Sound pioneer, I hope you will not misunderstand me. I wish you to be happy with your system, but I do not see a good marriage between the AVR and the loudspeakers series you have indicated. The loudspeakers have a minimum 3 Ohm load and the AVR will go to sleep before you will be enjoying the music or films. If you stick on those speakers you need to find a receiver(or multichannel amp) which can handle 2Ohm in a stable manner. I had an unpleasant experience with some "lighter" loudspeakers with only 6,2 ohm minimum, with this AVR. 
If this count for you just tell for more recommendations.
Regards,
tba


----------



## sound pioneer (May 21, 2013)

tba said:


> Sound pioneer, I hope you will not misunderstand me. I wish you to be happy with your system, but I do not see a good marriage between the AVR and the loudspeakers series you have indicated. The loudspeakers have a minimum 3 Ohm load and the AVR will go to sleep before you will be enjoying the music or films. If you stick on those speakers you need to find a receiver(or multichannel amp) which can handle 2Ohm in a stable manner. I had an unpleasant experience with some "lighter" loudspeakers with only 6,2 ohm minimum, with this AVR.
> If this count for you just tell for more recommendations.
> Regards,
> tba


Which speakers are you referring to? My original plan was the 600 series B&W speakers but now I'm going with the SVS ultra speakers.

(RECORDED DATA)
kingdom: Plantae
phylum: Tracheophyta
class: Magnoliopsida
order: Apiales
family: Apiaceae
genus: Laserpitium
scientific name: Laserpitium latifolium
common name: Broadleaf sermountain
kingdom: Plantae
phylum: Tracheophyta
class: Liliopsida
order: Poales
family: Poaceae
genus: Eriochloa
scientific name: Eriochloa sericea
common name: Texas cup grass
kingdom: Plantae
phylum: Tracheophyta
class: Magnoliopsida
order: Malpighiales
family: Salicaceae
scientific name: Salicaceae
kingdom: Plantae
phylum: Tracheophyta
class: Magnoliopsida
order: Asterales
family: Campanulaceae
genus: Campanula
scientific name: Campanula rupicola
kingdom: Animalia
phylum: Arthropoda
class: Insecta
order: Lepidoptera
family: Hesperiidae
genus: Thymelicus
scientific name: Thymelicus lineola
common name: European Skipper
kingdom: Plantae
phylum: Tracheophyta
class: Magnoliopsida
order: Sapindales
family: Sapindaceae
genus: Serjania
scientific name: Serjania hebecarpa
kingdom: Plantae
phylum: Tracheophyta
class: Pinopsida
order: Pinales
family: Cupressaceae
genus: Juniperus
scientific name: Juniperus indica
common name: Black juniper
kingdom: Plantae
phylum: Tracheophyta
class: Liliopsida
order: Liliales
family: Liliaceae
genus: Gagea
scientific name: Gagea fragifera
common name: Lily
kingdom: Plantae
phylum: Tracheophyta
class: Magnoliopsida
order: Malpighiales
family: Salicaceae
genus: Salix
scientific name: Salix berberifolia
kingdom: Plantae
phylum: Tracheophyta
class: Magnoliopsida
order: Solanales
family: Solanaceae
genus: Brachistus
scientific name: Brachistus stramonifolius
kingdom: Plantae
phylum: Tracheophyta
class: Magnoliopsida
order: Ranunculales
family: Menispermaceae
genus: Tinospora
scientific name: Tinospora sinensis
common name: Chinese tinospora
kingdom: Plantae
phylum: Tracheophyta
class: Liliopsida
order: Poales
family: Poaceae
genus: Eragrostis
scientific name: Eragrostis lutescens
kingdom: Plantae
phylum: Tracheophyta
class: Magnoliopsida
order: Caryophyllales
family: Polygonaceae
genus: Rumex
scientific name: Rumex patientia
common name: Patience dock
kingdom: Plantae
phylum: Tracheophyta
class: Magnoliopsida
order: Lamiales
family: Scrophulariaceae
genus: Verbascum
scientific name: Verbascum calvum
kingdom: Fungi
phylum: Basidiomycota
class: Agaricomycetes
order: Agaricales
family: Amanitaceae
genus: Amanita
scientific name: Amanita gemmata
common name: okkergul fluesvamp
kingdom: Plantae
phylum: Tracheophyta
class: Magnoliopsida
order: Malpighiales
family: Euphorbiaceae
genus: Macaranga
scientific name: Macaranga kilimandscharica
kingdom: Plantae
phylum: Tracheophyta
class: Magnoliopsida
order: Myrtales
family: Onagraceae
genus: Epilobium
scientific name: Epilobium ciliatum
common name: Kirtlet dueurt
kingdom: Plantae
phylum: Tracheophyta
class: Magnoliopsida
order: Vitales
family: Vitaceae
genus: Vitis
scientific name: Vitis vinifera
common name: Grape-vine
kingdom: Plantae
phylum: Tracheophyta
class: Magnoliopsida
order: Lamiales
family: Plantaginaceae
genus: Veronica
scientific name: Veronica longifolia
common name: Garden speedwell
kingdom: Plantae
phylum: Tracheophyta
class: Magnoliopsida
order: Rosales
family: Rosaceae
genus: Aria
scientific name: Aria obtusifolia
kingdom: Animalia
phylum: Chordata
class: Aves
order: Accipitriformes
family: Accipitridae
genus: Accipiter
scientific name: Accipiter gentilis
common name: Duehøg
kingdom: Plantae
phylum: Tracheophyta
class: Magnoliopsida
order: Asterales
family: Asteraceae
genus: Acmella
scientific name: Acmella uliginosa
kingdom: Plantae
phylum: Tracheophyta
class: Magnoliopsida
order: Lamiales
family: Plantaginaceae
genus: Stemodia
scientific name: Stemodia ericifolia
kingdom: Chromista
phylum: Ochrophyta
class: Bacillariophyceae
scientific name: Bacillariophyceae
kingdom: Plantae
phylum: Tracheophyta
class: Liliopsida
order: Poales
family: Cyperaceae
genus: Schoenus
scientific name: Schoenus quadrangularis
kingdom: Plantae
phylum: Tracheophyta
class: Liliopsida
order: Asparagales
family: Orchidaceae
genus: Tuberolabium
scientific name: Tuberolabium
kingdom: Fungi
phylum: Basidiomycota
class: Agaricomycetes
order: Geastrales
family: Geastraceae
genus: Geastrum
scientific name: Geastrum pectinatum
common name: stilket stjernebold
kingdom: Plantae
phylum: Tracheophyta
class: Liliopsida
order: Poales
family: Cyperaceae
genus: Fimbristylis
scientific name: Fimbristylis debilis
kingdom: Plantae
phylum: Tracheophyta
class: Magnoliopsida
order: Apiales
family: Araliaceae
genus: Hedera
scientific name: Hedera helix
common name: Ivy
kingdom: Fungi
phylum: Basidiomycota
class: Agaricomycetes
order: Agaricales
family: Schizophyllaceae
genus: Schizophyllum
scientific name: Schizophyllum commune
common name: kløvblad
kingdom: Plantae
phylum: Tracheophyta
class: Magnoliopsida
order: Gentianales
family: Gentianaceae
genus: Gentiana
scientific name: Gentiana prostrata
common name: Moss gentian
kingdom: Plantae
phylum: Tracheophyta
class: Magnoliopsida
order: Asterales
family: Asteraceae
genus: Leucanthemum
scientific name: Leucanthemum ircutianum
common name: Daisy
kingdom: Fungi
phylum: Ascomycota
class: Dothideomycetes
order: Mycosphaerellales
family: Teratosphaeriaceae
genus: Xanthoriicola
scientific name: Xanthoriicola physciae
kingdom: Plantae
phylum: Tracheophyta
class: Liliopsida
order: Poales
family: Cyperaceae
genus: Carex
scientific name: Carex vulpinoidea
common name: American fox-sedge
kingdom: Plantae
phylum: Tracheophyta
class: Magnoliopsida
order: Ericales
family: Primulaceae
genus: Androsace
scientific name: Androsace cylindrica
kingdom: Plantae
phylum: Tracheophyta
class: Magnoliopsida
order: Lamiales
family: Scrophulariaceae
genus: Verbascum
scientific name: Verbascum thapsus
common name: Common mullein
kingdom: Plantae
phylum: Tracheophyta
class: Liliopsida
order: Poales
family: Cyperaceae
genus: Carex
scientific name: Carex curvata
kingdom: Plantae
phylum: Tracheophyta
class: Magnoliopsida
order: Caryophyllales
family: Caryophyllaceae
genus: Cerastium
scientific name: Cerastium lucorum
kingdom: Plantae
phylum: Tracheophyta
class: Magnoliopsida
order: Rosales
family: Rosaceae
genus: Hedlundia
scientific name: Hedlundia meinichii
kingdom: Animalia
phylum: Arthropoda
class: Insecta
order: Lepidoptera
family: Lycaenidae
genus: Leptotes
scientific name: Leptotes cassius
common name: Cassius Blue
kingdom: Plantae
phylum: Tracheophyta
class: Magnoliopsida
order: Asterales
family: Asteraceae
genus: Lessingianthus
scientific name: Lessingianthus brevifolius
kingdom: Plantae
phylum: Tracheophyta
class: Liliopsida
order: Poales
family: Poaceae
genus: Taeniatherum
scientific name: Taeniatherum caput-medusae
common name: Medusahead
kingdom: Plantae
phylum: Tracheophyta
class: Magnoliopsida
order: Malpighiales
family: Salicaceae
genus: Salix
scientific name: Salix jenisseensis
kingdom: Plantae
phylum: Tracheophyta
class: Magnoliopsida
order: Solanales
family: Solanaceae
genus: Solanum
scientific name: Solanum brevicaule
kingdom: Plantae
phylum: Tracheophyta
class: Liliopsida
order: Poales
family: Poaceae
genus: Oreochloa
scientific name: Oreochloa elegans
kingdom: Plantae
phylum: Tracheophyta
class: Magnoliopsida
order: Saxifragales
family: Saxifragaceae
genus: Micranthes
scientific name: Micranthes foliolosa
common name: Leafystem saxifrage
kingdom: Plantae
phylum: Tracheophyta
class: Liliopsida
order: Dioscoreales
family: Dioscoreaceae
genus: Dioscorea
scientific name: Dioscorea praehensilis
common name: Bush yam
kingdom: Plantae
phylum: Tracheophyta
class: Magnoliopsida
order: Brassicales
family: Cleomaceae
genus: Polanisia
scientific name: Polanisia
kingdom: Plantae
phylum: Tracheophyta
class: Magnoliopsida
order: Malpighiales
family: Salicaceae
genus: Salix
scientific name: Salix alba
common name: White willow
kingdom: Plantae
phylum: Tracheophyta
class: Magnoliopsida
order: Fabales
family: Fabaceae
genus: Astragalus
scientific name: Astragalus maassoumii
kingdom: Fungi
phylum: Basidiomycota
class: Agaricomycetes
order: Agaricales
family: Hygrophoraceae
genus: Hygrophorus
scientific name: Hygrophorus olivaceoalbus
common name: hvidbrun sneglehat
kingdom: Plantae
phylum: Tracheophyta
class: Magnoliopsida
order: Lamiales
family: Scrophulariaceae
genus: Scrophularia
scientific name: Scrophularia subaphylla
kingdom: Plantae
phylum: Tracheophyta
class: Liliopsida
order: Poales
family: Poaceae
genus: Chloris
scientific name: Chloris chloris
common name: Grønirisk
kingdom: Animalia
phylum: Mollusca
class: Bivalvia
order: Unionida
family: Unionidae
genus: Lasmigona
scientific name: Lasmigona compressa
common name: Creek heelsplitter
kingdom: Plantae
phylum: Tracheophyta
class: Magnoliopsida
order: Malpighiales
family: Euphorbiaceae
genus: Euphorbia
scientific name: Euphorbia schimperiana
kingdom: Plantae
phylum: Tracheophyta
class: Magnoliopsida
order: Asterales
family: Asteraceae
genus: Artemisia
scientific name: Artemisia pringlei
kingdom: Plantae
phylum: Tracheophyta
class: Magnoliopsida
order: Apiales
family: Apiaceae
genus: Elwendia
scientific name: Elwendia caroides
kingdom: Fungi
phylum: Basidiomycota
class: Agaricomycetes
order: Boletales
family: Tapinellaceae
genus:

(INSTRUCTIONS)
A – In the forum thread about the receiver and speakers, which speakers did sound pioneer originally plan to use?
B – List every impedance figure, in ohms, that the forum thread about the receiver and speakers mentions.
C – Write the next part of the forum thread about the receiver and speakers, beginning after its final sentence.
The records aren't needed for any of this.

(RESPONSES FOR EACH TASK)
A – The 600 series B&W speakers.

B – 3 Ohm, 2 Ohm, 6,2 ohm

C –
I have yet to order because I'm trying to get everything else setup before I order speakers.


----------



## tba (Jun 10, 2013)

Sound pioneer, which SVS model we are talking about? Tower or bookshelf? I was referring to B&W.


----------



## sound pioneer (May 21, 2013)

tba said:


> Sound pioneer, which SVS model we are talking about? Tower or bookshelf?


Full 5.1 setup with the PB12 Plus sub.


----------



## tonyvdb (Sep 5, 2007)

I can assure you that the SVS ultra towers will have no issues being driven by most receivers out there. They are 8ohm 88db efficient and even an 80watts (actual output) per channel will drive them to good listening levels.


----------



## tba (Jun 10, 2013)

Tony is right. 8 Ohm is ok for the Marantz . Regarding the subwoofer, I highly recommend dual sb 12-nsb 1149$ or better dual SB 13 ultra 2999 $. A good sealed sub is far better than a bass reflex one. In addition, having two, is much easier to integrate with the front speakers and get a more uniform LF distribution. With only one sub, you will never make happy all the listeners in different seats in the room but the sweet spot. As I said in another thread, I finished the issue only after installing four identical subs.
cheers,
tba


----------



## sound pioneer (May 21, 2013)

tba said:


> Tony is right. 8 Ohm is ok for the Marantz . Regarding the subwoofer, I highly recommend dual sb 12-nsb 1149$ or better dual SB 13 ultra 2999 $. A good sealed sub is far better than a bass reflex one. In addition, having two, is much easier to integrate with the front speakers and get a more uniform LF distribution. With only one sub, you will never make happy all the listeners in different seats in the room but the sweet spot. As I said in another thread, I finished the issue only after installing four identical subs.
> cheers,
> tba


The plan was to try the PB 12 plus and then maybe get another. I'm already spending about $18k (including furniture).....remember I'm starting from scratch and I just want to get it up and running at this point. 
Another problem is I get conflicting info. Some guys telling me ported subs are the only way to go others say sealed. 
This will be 90% movie setup and the room is 18x 23.


----------



## tba (Jun 10, 2013)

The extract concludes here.